Sukhothai rice noodles (ก๋วยเตี๋ยวสุโขทัย, kuaitiao Sukhothai) is a style of rice noodle soup (kuai tiao) served in Thailand. It consists of rice noodles with stock and toppings, combining rice noodle which almost served with a thin type of noodle called “sen lek”. Sliced pork or sweet pork-based broth, ground pork and crackling are almost based on the topping. Thin sliced green beans, small pieces of salted turnip, ground peanut are the main ingredients. The taste is based on sweet mellow and smell of lime, dressing with fish sauce and ground chilli. Sukhothai rice noodles are usually served on their own or with a soup.

== History ==
Thailand has traded with the Chinese since the Sukhothai era by shipping the Celadon Sangkhalok Ware. According to the trading document, there was not a record of noodle until the Ayutthaya era. The reign of King Ramathibodi III (Narai), during 1656–1688) was the golden age of various foods. Due to the trading with many countries so not only exchanging goods, but also many types of food from other countries to Siam. Afterwards, Thais adapted those foods to suit their local ingredients and their tastes. The noodle also came along with the Chinese merchants, they cooked and shared it with others as the new dish which made people wanted to try this single dish that was easily cooked by just boiling noodle, adding meat, and pouring soup. At the present, Kuaytiew has adapted into many parts of Thailand. Locals call Sukhothai rice noodles “Kuaytiew-Thai”, but outsiders call them “Kuaytiew-Sukhothai”. The differences are ingredients, which consists of thinly sliced green beans, ground peanut and lime juice. Sukhothai rice noodles are similar to "Kamphaeng Phet" which is called ‘Kuaytiew Cha-Kung-Rao’. In the opposite way, Sukhothai rice noodles are topped with red slightly pork and Kamphaeng Phet's flavours by turnip and dried salted prawn. Also in Nakhonsithammarat's, the city of south Thailand, topping with streaky boiled pork and use the swamp cabbage instead of slight pork and thin-sliced green beans.

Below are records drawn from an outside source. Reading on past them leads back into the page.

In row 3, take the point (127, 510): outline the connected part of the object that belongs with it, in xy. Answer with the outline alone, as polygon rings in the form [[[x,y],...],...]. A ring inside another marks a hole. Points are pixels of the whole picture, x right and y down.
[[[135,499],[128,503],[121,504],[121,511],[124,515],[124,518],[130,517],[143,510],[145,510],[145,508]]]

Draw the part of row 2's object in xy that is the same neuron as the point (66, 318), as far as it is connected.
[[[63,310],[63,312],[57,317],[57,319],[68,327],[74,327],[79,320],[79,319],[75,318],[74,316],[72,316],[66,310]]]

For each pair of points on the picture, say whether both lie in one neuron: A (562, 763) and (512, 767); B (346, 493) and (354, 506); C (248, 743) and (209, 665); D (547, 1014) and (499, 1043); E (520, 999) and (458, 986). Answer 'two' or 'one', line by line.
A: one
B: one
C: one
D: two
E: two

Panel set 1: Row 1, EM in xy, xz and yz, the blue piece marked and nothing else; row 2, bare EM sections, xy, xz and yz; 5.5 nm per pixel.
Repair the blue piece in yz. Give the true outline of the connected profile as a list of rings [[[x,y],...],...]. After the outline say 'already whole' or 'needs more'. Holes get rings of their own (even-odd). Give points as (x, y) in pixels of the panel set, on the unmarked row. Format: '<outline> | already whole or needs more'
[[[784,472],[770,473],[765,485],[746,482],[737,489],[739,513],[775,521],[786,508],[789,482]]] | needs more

In Bangkok, Sukhothai rice noodles were first introduced at a shop called “Somsong Pochana,” located next to Wat Sangwet (Wat Sangwet Wittayaram) near the mouth of Khlong Bang Lamphu. The shop owner was Teacher Somsong, a schoolteacher at Wat Sangwet School, originally from Sawankhalok district, Sukhothai province.

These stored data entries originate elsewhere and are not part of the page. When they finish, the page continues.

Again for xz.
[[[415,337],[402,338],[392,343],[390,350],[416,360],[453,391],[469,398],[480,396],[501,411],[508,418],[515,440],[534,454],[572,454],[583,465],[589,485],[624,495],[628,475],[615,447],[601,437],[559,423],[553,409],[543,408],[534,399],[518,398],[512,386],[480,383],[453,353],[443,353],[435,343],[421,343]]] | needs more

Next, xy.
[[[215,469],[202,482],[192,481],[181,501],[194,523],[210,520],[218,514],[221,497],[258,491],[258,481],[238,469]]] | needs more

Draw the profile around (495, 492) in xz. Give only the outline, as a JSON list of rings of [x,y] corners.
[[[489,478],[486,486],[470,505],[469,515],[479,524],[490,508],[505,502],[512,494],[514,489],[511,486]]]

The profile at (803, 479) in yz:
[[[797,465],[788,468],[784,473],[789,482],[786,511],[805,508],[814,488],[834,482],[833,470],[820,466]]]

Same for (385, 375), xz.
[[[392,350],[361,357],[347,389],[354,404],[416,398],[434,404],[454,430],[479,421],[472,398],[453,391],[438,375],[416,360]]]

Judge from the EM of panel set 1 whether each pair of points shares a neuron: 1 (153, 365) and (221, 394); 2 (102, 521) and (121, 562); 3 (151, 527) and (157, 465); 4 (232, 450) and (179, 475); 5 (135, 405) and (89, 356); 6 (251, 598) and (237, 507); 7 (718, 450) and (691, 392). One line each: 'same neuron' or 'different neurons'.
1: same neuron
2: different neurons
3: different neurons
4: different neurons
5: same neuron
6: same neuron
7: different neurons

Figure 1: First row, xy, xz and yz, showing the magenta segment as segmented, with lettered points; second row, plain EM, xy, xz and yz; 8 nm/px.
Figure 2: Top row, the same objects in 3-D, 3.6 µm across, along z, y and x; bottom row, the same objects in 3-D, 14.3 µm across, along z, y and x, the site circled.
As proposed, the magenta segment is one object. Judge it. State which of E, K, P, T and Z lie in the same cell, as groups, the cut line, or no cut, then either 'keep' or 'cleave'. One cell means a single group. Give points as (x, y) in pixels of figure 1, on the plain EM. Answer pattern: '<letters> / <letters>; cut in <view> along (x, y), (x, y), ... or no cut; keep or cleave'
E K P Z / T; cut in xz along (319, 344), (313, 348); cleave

Sukhothai rice noodles are different from typical noodles, which are based on Chinese cuisine. A clear distinction is the use of thinly sliced long beans instead of bean sprouts, which are commonly used in Chinese-style noodles. The flavor tends to be slightly sweet, whereas Chinese noodles are generally more plain or mild in taste. It is typically served with roasted pork, without fish balls, and topped with crushed roasted peanuts and lime juice, though it is not considered a tom yum-style dish. Because Thai people generally prefer slightly sweet flavors, this type of noodle became popular. Over time, it became widely known, and many other shops have since followed and adopted the style.